Linoleum flooring starts with a selection of natural ingredients. The seeds of the flax plant are pressed to create linseed oil, the principal ingredient of linoleum floors. The linseed oil is oxidized, forming the base of the linoleum mixture. This occurs either through exposure to air, which gives the oil a malleable consistency, or heat thickening until it forms a rubbery mass. This altered linseed oil is then ground up to be mixed with the other elements.

Oxidized linseed is combined with pine rosin, a binding agent that gives linoleum floors extra flexibility and strength. Wood flour is added to guarantee a smoother surface and bind pigments together so your linoleum floors will never fade. Cork flour and ground limestone are sometimes included as well. Pigments sourced from natural materials are added to create unique colors and patterns. This mixture is known as linoleum cement.

The linoleum cement is calendared, a process in which two cylinders roll the mixture out onto the jute backing. This essentially creates the floor, rolling the surface out until it's smooth. The final step is curing, in which the linoleum floors are dried in ovens for three to six weeks. These ovens are made up of racks which can reach fifty feet high, and some can accommodate rolls of linoleum up to a mile in length. The curing process gives linoleum floors their resilience and flexibility.
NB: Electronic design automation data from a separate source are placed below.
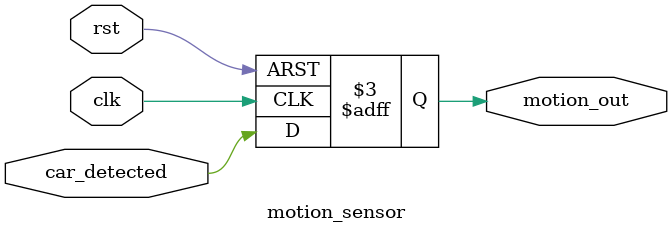
<source format=v>
module motion_sensor (
    input wire clk,                // Clock input
    input wire rst,                // Reset input
    input wire car_detected,    // Sinyal deteksi mobil untuk jalur masuk
    output reg motion_out = 0  // Sinyal motion untuk jalur masuk
);

    // Logika untuk jalur masuk
    always @(posedge clk or posedge rst) begin
        if (rst)
            motion_out <= 1'b0;  // Reset sinyal motion untuk jalur masuk
        else
            motion_out <= car_detected;  // Salin sinyal deteksi mobil untuk jalur masuk
    end

endmodule


</source>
Linoleum flooring is ready to be installed after being rolled onto a core. While some linoleum floor types are manufactured with a protective pyroxylin lacquer finish, many are not. You will likely have to polish your linoleum floors to help prevent staining and give your floor some extra shine. Newly installed linoleum floors may have variations in shade and color which will dissipate within a few weeks as your floors acclimate.